Vereniging voor Plaatselijke Politieke Groeperingen (VPPG)
De raad is uit het centrum van de bestuurlijke activiteit verdrongen door het college
De raad is uit het centrum van de bestuurlijke activiteit verdrongen door het college
Die feitelijke machtsverhouding tussen raad en college is, ondanks de invoering van het duale stelsel, veranderd ten nadele van het eerste en ten voordele van het tweede bestuursorgaan. De raad is uit het centrum van de bestuurlijke activiteit verdrongen door het college dat steeds meer het beleid is gaan bepalen. Dit is in strijd met de Grondwet en de Wet dualisering.

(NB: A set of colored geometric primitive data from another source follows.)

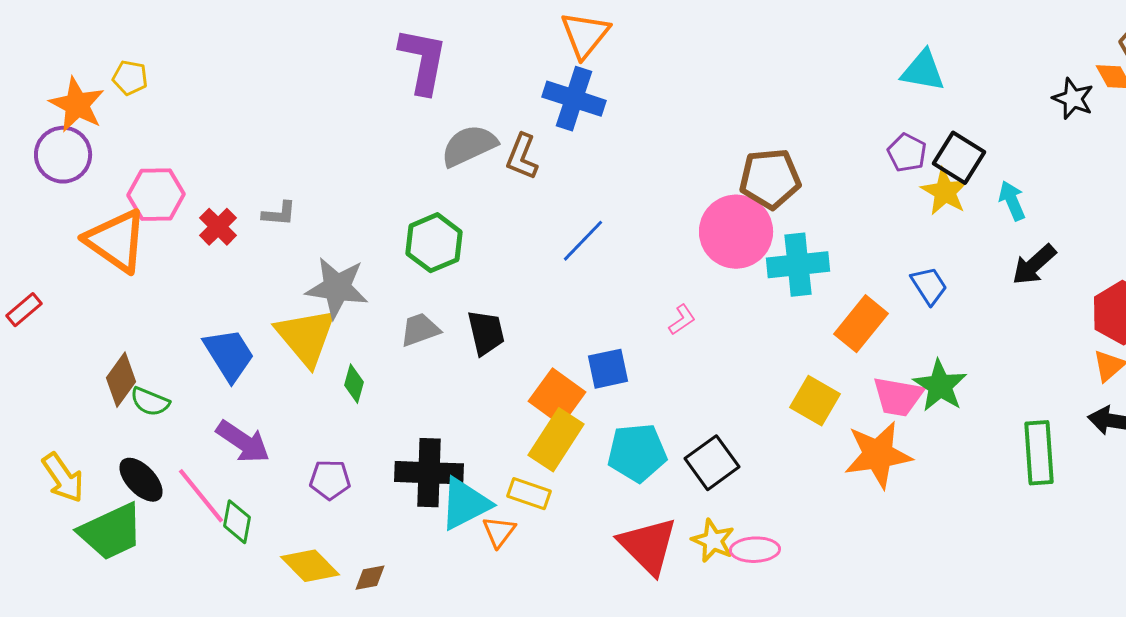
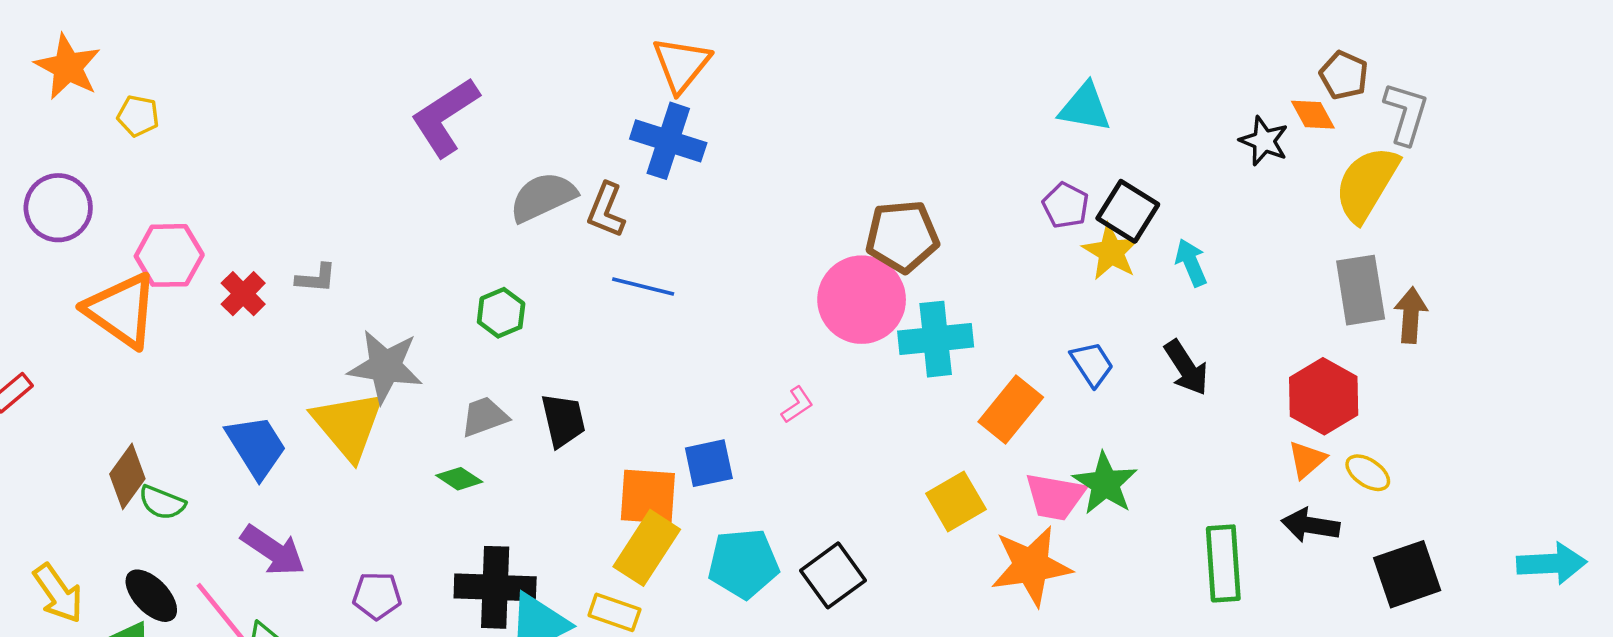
purple L-shape: (423, 61) -> (445, 117), moved, turned -134
orange star: (77, 105) -> (68, 67), moved
blue line: (583, 241) -> (643, 287), moved, turned 60
green hexagon: (434, 243) -> (501, 313), size x0.7
black arrow: (1034, 265) -> (1186, 368), moved, turned -81
green diamond: (354, 384) -> (459, 479), moved, turned -72
orange square: (557, 397) -> (648, 497), turned -32
yellow square: (815, 401) -> (956, 501), turned 30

De wetgever van 1992 wilde het gemeentelijk bestuur dichter bij de burger brengen. Er werden in hoofdzaak drie wegen bewandeld om dit hooggestemde ideaal dichterbij te brengen. Dat is allereerst de directe weg van de versterking van de positie van de individuele burger en diens organisaties en instellingen tegenover ‘de gemeente’. Vervolgens de omweg van de versterking van het orgaan dat bij uitstek geacht mag worden binnen de gemeentelijke organisatie de inwoners te representeren: de gemeenteraad. De Grondwet plaatst sinds 1848 dit orgaan dan ook met zoveel woorden aan het hoofd van de gemeente.
Een derde (om)weg was die van de versterking van de positie van de raadsminderheden. Raadsminderheden, vaak volgens naar landelijk voorbeeld ‘oppositie’ genoemd, zijn raadsleden en fracties die geen geestverwanten bezitten in het dagelijkse bestuur van de gemeente meer in het bijzonder geen wethouderszetels daarin bezetten.
Deze raadsminderheid vertegenwoordigt echter ook een deel van de inwoners en is daarvan vaak de enige stem in het gemeentehuis. Het democratisch motief dwong de wetgever dan ook tot beschouwingen en voorstellen over dit deel van de ‘volksvertegenwoordiging’. Het is vooral bij deze beide subdoelen – versterking van de positie van de raad – en in mindere mate van raadsminderheden – dat de Wet dualisering gemeentebestuur andere wegen inslaat die verbetering van de positie van de raad beogen.
Wat wel vaststaat, is het vertegenwoordigingskarakter van de gemeentelijke democratie, evenals de wenselijkheid dat de raad bij uitstek en uitsluiting de aandrang behoort te voelen de bevolking te representeren. Hieruit vloeit dan de genoemde zorgplicht voort van de raad om bij de besluitvorming de belangen van de gehele gemeentelijke bevolking, ook van niet-Nederlanders en niet-kiesgerechtigden, in aanmerking te nemen.